The way I see it, the two genres evolved parallel to one another, and those who adopted each genre over time have had a very wide berth to develop a style of writing appropriate to themselves. To me, the difference between a weblog and a journal is often semantic and nothing more. There isn't a barbed wire fence that runs along the border between the two genres. For the record, I consider much of the content that I post upon this page to be weblog material, but I'd probably classify this as a journal entry. I don't know how my page fits into the diaspora, but that's the least of my worries.
My writing has evolved a great deal since I began publishing on the web. The voice of that writing sounded nothing like what I generally publish now. What I wrote then was intensely personal, and the audience was different. This website is meant to be more public, but that means that I self-censor quite a bit -- after all, family members, friends, and co-workers all read it.
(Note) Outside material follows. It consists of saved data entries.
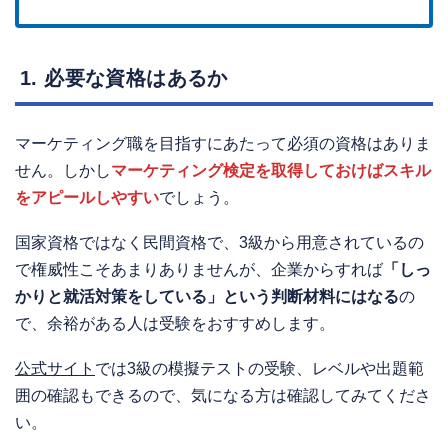
1. 必要な資格はあるか
マーケティング職を目指すにあたって必須の資格はありま
せん。しかし
マーケティング検定を取得しておけばスキル
をアピールしやすい
でしょう。
国家資格ではなく民間資格で、3級から用意されているの
で権威性こそあまりありませんが、企業からすれば
「しっ
かりと就活対策をしている」という判断材料にはなる
の
で、余裕がある人は受験をおすすめします。
公式サイト
では3級の模擬テストの受験、レベルや出題範
囲の確認もできるので、気になる方は確認してみてくださ
い。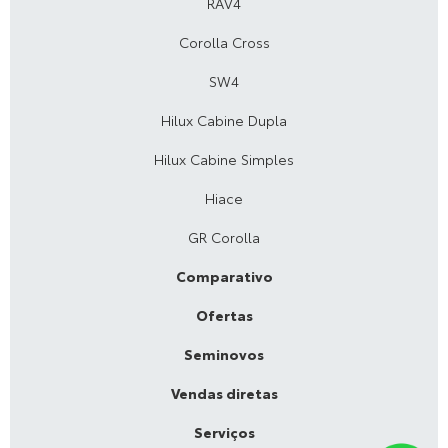
RAV4
Corolla Cross
SW4
Hilux Cabine Dupla
Hilux Cabine Simples
Hiace
GR Corolla
Comparativo
Ofertas
Seminovos
Vendas diretas
Serviços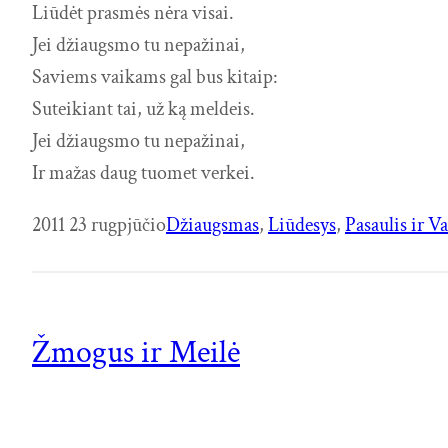
Liūdėt prasmės nėra visai.
Jei džiaugsmo tu nepažinai,
Saviems vaikams gal bus kitaip:
Suteikiant tai, už ką meldeis.
Jei džiaugsmo tu nepažinai,
Ir mažas daug tuomet verkei.
2011 23 rugpjūčio
Džiaugsmas
, 
Liūdesys
, 
Pasaulis ir V
Žmogus ir Meilė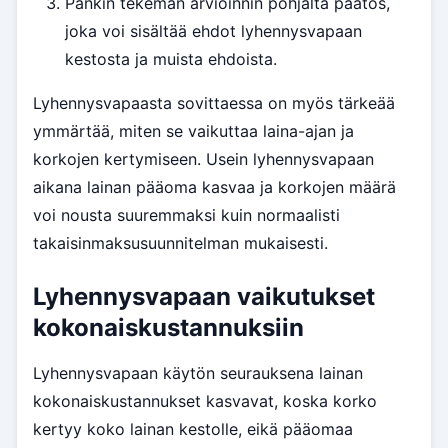
Pankin tekemän arvioinnin pohjalta päätös,
joka voi sisältää ehdot lyhennysvapaan
kestosta ja muista ehdoista.
Lyhennysvapaasta sovittaessa on myös tärkeää
ymmärtää, miten se vaikuttaa laina-ajan ja
korkojen kertymiseen. Usein lyhennysvapaan
aikana lainan pääoma kasvaa ja korkojen määrä
voi nousta suuremmaksi kuin normaalisti
takaisinmaksusuunnitelman mukaisesti.
Lyhennysvapaan vaikutukset
kokonaiskustannuksiin
Lyhennysvapaan käytön seurauksena lainan
kokonaiskustannukset kasvavat, koska korko
kertyy koko lainan kestolle, eikä pääomaa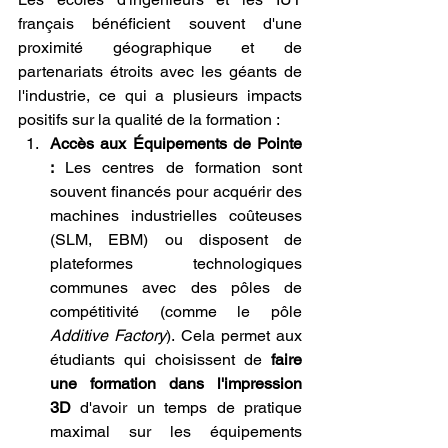
français bénéficient souvent d'une 
proximité géographique et de 
partenariats étroits avec les géants de 
l'industrie, ce qui a plusieurs impacts 
positifs sur la qualité de la formation :
Accès aux Équipements de Pointe 
:
 Les centres de formation sont 
souvent financés pour acquérir des 
machines industrielles coûteuses 
(SLM, EBM) ou disposent de 
plateformes technologiques 
communes avec des pôles de 
compétitivité (comme le pôle 
Additive Factory
). Cela permet aux 
étudiants qui choisissent de 
faire 
une formation dans l'impression 
3D
 d'avoir un temps de pratique 
maximal sur les équipements 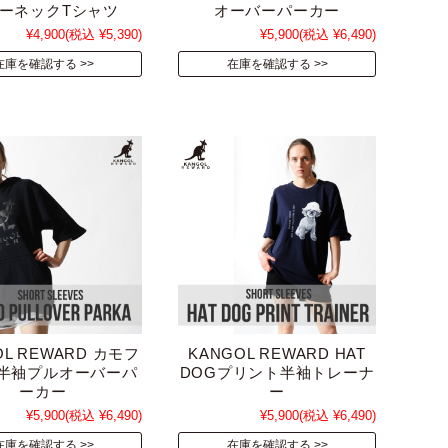
ーネックTシャツ
オーバーパーカー
¥4,900
(税込 ¥5,390)
¥5,900
(税込 ¥6,490)
在庫を確認する
在庫を確認する
OL REWARD カモフ
KANGOL REWARD HAT
半袖プルオーバーパ
DOGプリント半袖トレーナ
ーカー
ー
¥5,900
(税込 ¥6,490)
¥5,900
(税込 ¥6,490)
在庫を確認する
在庫を確認する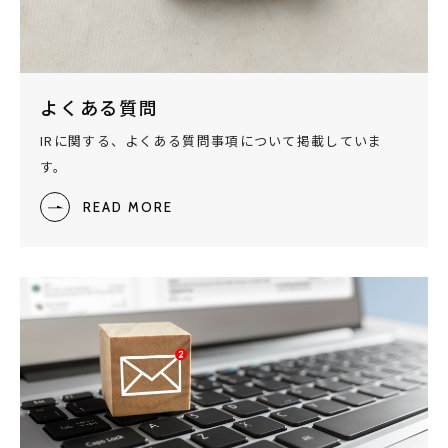
よくある質問
IRに関する、よくある質問事項について掲載していま
す。
READ MORE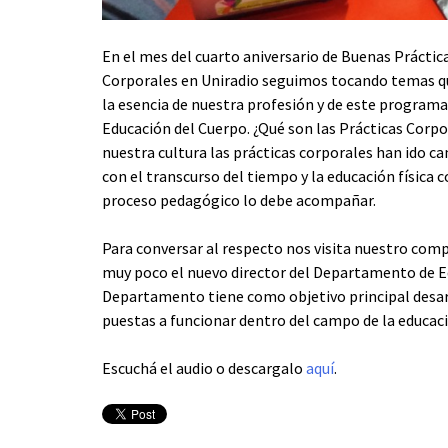
En el mes del cuarto aniversario de Buenas Práctic
Corporales en Uniradio seguimos tocando temas q
la esencia de nuestra profesión y de este programa
Educación del Cuerpo. ¿Qué son las Prácticas Corp
nuestra cultura las prácticas corporales han ido 
con el transcurso del tiempo y la educación física
proceso pedagógico lo debe acompañar.
Para conversar al respecto nos visita nuestro comp
muy poco el nuevo director del Departamento de Edu
Departamento tiene como objetivo principal desarr
puestas a funcionar dentro del campo de la educac
Escuchá el audio o descargalo
aquí
.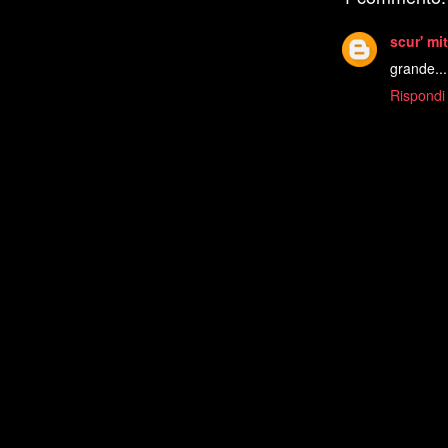
scur' mit
grande...
Rispondi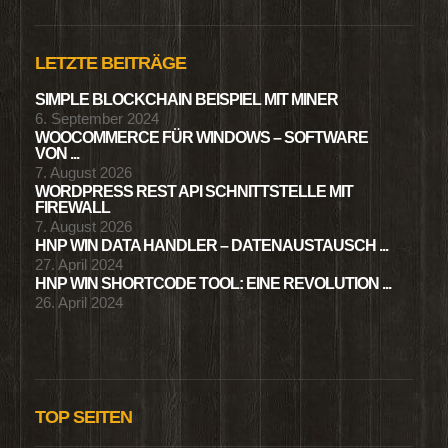
LETZTE BEITRÄGE
SIMPLE BLOCKCHAIN BEISPIEL MIT MINER
6. September 2024
WOOCOMMERCE FÜR WINDOWS – SOFTWARE
VON ...
7. August 2026
WORDPRESS REST API SCHNITTSTELLE MIT
FIREWALL
7. August 2026
HNP WIN DATA HANDLER – DATENAUSTAUSCH ...
27. April 2024
HNP WIN SHORTCODE TOOL: EINE REVOLUTION ...
26. April 2024
TOP SEITEN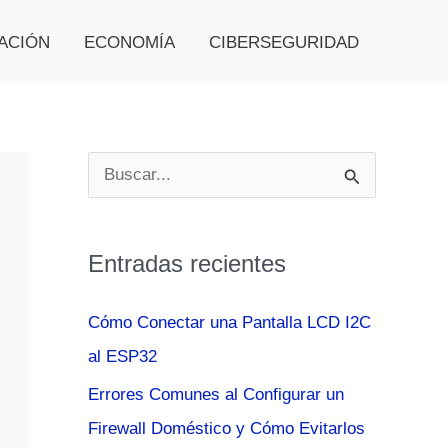
ACIÓN
ECONOMÍA
CIBERSEGURIDAD
B
u
s
Entradas recientes
c
a
Cómo Conectar una Pantalla LCD I2C
r
al ESP32
p
Errores Comunes al Configurar un
o
Firewall Doméstico y Cómo Evitarlos
r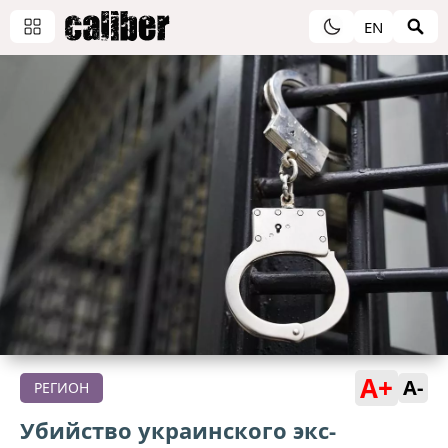
EN
A+
A-
РЕГИОН
Убийство украинского экс-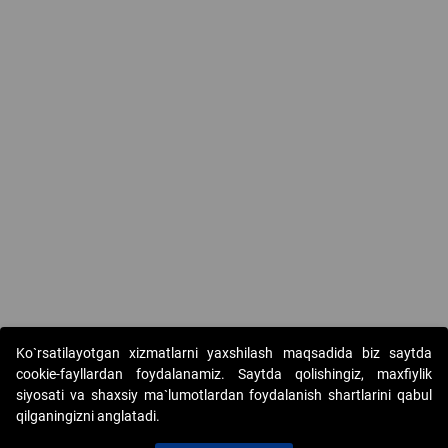
Ko`rsatilayotgan xizmatlarni yaxshilash maqsadida biz saytda
cookie-fayllardan foydalanamiz. Saytda qolishingiz, maxfiylik
siyosati va shaxsiy ma`lumotlardan foydalanish shartlarini qabul
qilganingizni anglatadi.
Copyright © 2017-2026. "Elektron onlayn-auksionlarni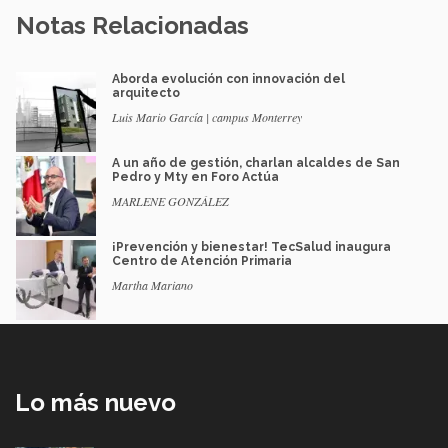
Notas Relacionadas
Aborda evolución con innovación del
arquitecto
Luis Mario García | campus Monterrey
A un año de gestión, charlan alcaldes de San
Pedro y Mty en Foro Actúa
MARLENE GONZÁLEZ
¡Prevención y bienestar! TecSalud inaugura
Centro de Atención Primaria
Martha Mariano
Lo más nuevo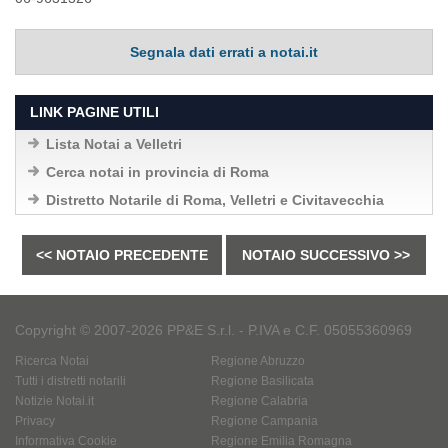
Segnala dati errati a notai.it
LINK PAGINE UTILI
Lista Notai a Velletri
Cerca notai in provincia di Roma
Distretto Notarile di Roma, Velletri e Civitavecchia
<< NOTAIO PRECEDENTE
NOTAIO SUCCESSIVO >>
Copyright © 2007-2026 PP&E S.r.l. - P.IVA e C.F. 05055360969
Ricerca Notai
Regione Abruzzo
Tutti i distretti notarili
Regione Basilicata
Notizie Notai.it
Regione Calabria
Privacy
Regione Campania
Informativa Cookie
Regione Emilia Romagna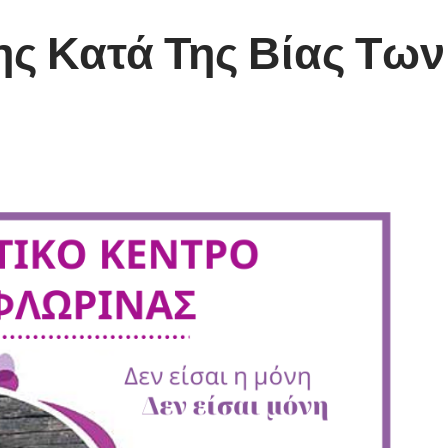
 Κατά Της Βίας Των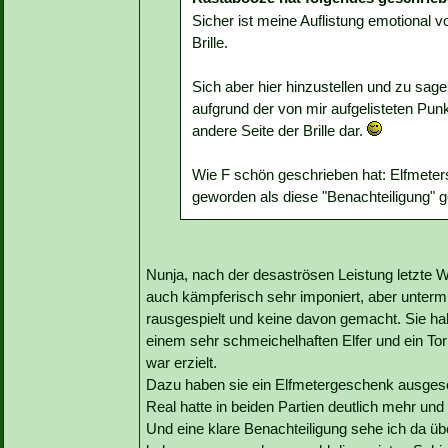
Sicher ist meine Auflistung emotional v
Brille.
Sich aber hier hinzustellen und zu sage
aufgrund der von mir aufgelisteten Punkte 
andere Seite der Brille dar.
Wie F schön geschrieben hat: Elfmete
geworden als diese "Benachteiligung" 
Nunja, nach der desaströsen Leistung letzte 
auch kämpferisch sehr imponiert, aber unterm
rausgespielt und keine davon gemacht. Sie hab
einem sehr schmeichelhaften Elfer und ein To
war erzielt.
Dazu haben sie ein Elfmetergeschenk ausges
Real hatte in beiden Partien deutlich mehr un
Und eine klare Benachteiligung sehe ich da üb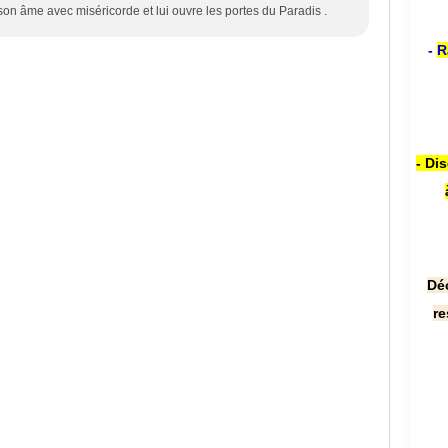
son âme avec miséricorde et lui ouvre les portes du Paradis .
-
R
- Di
Dé
re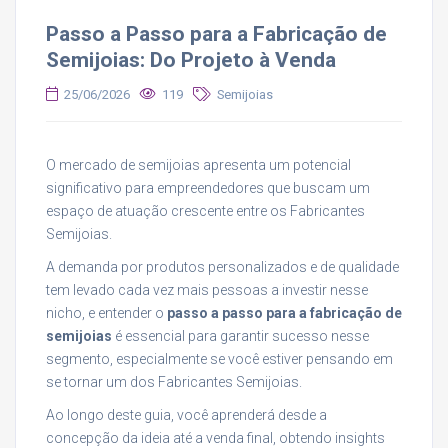
Passo a Passo para a Fabricação de
Semijoias: Do Projeto à Venda
25/06/2026
119
Semijoias
O mercado de semijoias apresenta um potencial
significativo para empreendedores que buscam um
espaço de atuação crescente entre os Fabricantes
Semijoias.
A demanda por produtos personalizados e de qualidade
tem levado cada vez mais pessoas a investir nesse
nicho, e entender o
passo a passo para a fabricação de
semijoias
é essencial para garantir sucesso nesse
segmento, especialmente se você estiver pensando em
se tornar um dos Fabricantes Semijoias.
Ao longo deste guia, você aprenderá desde a
concepção da ideia até a venda final, obtendo insights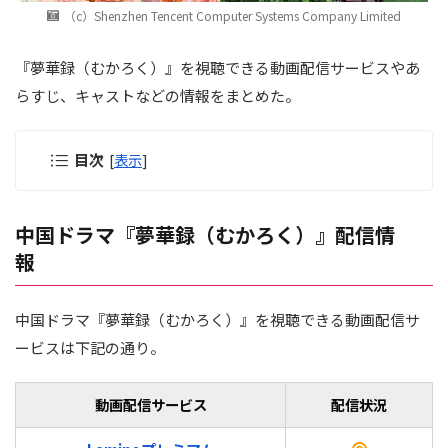
（c）Shenzhen Tencent Computer Systems Company Limited
『夢華録（むかろく）』を視聴できる動画配信サービスやあ
らすじ、キャストなどの情報をまとめた。
目次
[
表示
]
中国ドラマ『夢華録（むかろく）』配信情
報
中国ドラマ『夢華録（むかろく）』を視聴できる動画配信サ
ービスは下記の通り。
動画配信サービス
配信状況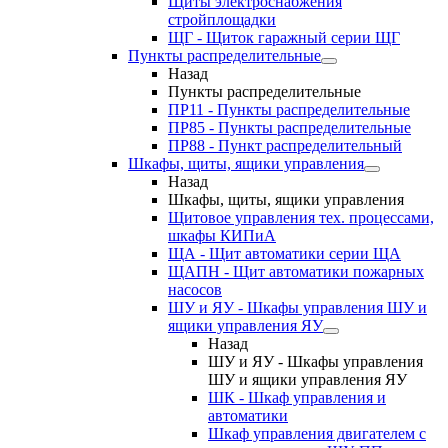
Щиты электроснабжения
стройплощадки
ЩГ - Щиток гаражный серии ЩГ
Пункты распределительные
Назад
Пункты распределительные
ПР11 - Пункты распределительные
ПР85 - Пункты распределительные
ПР88 - Пункт распределительный
Шкафы, щиты, ящики управления
Назад
Шкафы, щиты, ящики управления
Щитовое управления тех. процессами,
шкафы КИПиА
ЩА - Щит автоматики серии ЩА
ЩАПН - Щит автоматики пожарных
насосов
ШУ и ЯУ - Шкафы управления ШУ и
ящики управления ЯУ
Назад
ШУ и ЯУ - Шкафы управления
ШУ и ящики управления ЯУ
ШК - Шкаф управления и
автоматики
Шкаф управления двигателем с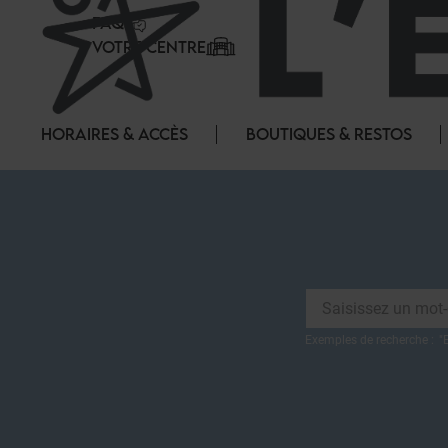
Panneau de gestion des cookies
FAQ
VOTRE CENTRE
HORAIRES & ACCÈS
BOUTIQUES & RESTOS
Exemples de recherche :
"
Still, my writing voice continues to develop every time I write something meaningful here in these pixels I call my own. Likewise, my photographic skills have evolved over time as I've developed an audience and challenged myself to advance. The improvement comes from practice, and from the fact that I know that at least 150 people every day come here to delve into my life, and I'd like to think it has nothing to do with whether I call this medium a weblog or a journal.
All this is to say that I feel like a troublemaker for getting Lloyd all riled up over what I see as a semantic difference in the first place. (In my defense, the conversations in question actually happened ages and ages ago.) Whatever elitism journal writers might participate in has absolutely nothing to do with the writing done in within the IU extended community. Based on the definition that I understand, those would be defined as journals anyway. Perhaps this page would be defined as a journal, as well. I called it a weblog when I first built it, but its function has changed over time. Ultimately, your genre is whatever genre you most identify with, and the definitions (and opinions, for that matter) of whatever establishment might be pertinent lose meaning anyway.
It should be noted that one of my weaknesses in narrative writing, which got sort of sidetracked about halfway through this entry, is that I'm awful at conclusions. Therefore, this is the very non-narrative conclusion. The End.